● PASSAGE FOR REVIEW
======
NOW ENTERING its 20th year, Ohio Wesleyan’s unique 10-week Summer Science Research Program (SSRP) offers students the opportunity to carry out cutting-edge research side by side with faculty mentors. Students and faculty are fully engaged partners in research projects that ignite students’ passion for learning and give them the confidence to explore areas that fire their imaginations.
Students in the program learn immediately that scientific research is different from what they experience in their classroom labs. It’s more surprising. More exciting. More challenging. More frustrating. More fun. And ultimately, much more rewarding.
At the conclusion of the program, the student participants display their project results at the Patricia Belt Conrades Summer Science Research Symposium. This poster-format gala event allows students to share their excitement about what they’ve learned and also gives them valuable practice in explaining research results to a wide spectrum of visitors. And that’s a very necessary part of being a working scientist.
But the Symposium may be only the beginning. Students often present their Summer Science Program research at state, regional, and national meetings of prestigious scientific associations. Their results are frequently published in major scientific journals. They gain priceless presentation and publication experience as they become known to the wider scientific community. What happens at the Summer Science Research Program is often the genesis of a lifelong, satisfying, and meaningful career.
Learning by Doing in Ohio Wesleyan’s 2010 Summer Science Research Program
Because process and methodology are critical to research, it is important—and enlightening—to understand what and how OWU students are learning in science laboratories every day. Here are a few examples of several 2010 SSRP projects:
Meet Ohio Wesleyan University zoology and botany-microbiology professor Laura Tuhela-Reuning, coordinator of OWU’s Summer Science Research Program (SSRP). Now in its 18th year, this unique 10-week program offers students the opportunity to work side-by-side with faculty mentors while engaging in cutting-edge scientific research.
Project Title: “Native Bacteria of Birds and Soil and Their World-wide Distribution”
Soil—whether found in Ohio or halfway around the world—contains bacteria which can be picked up and distributed by birds—and degrade their feathers. At Ohio Wesleyan, students and their professors are conducting research as part of OWU’s Summer Science Research Program, to test soil samples from around the world—to identify as many different species of the genus Bascillus, and also to test them to see if they have the ability to produce keratinase, an enzyme that actually degrades feathers…
Project Title: “The Ups and Downs of Plant Growth”
======
[Collected data]
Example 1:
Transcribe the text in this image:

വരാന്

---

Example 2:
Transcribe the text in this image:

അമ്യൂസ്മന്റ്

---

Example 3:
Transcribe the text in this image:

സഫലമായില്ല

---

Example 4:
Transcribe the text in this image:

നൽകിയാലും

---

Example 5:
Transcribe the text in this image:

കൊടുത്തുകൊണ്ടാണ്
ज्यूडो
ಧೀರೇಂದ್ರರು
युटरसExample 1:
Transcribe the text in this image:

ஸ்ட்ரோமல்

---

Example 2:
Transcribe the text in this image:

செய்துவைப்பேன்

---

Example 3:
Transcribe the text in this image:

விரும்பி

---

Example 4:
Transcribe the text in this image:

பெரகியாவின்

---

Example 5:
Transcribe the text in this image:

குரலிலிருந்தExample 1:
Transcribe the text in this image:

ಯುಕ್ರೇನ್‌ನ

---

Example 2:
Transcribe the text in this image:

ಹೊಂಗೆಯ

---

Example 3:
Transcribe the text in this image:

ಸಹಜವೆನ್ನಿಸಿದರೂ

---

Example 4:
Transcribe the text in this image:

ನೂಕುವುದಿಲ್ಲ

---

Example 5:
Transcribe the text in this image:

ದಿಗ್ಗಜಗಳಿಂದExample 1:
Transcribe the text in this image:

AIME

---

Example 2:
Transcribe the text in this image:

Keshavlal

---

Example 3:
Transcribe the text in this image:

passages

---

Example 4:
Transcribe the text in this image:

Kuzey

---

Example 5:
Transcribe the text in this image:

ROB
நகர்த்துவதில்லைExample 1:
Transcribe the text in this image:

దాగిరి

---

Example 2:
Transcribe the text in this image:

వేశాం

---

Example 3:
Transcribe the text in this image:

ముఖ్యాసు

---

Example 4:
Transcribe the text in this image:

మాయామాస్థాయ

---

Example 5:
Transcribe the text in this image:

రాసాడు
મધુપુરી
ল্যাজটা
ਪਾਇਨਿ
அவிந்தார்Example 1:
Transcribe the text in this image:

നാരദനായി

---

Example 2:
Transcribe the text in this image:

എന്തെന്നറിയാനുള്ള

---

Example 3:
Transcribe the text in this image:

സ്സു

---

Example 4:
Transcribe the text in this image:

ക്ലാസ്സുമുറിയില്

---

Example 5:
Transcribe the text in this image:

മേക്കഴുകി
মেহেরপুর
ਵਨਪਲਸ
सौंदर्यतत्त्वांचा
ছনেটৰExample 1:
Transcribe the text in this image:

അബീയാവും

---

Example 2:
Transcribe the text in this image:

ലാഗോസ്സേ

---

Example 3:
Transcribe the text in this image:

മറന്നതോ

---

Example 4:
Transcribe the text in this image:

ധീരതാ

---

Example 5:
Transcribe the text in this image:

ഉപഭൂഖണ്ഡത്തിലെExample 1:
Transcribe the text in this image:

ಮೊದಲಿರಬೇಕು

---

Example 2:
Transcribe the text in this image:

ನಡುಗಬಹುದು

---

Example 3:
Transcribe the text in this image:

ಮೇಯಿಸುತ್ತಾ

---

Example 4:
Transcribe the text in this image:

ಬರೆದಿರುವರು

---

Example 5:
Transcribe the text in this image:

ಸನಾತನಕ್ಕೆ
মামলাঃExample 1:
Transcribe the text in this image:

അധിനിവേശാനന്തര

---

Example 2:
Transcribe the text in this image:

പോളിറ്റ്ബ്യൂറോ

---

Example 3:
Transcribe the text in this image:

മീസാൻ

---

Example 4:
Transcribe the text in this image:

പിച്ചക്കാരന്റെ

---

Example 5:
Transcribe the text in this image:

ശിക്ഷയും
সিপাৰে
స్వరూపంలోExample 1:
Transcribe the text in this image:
======
● USING THE INFORMATION
a: The program description compares scientific research with classroom labs. List every quality it says research has more of.
b: In the program description, give again the part that opens with the words containing "NOW ENTERING its" and closes with "fire their imaginations.". Switch out "faculty mentors" and put "professors" in its place.
None of these lines are needed for the work here.

● EXPECTED RESULTS
a: Surprising, exciting, challenging, frustrating, fun, and rewarding.

b:
NOW ENTERING its 20th year, Ohio Wesleyan’s unique 10-week Summer Science Research Program (SSRP) offers students the opportunity to carry out cutting-edge research side by side with professors. Students and faculty are fully engaged partners in research projects that ignite students’ passion for learning and give them the confidence to explore areas that fire their imaginations.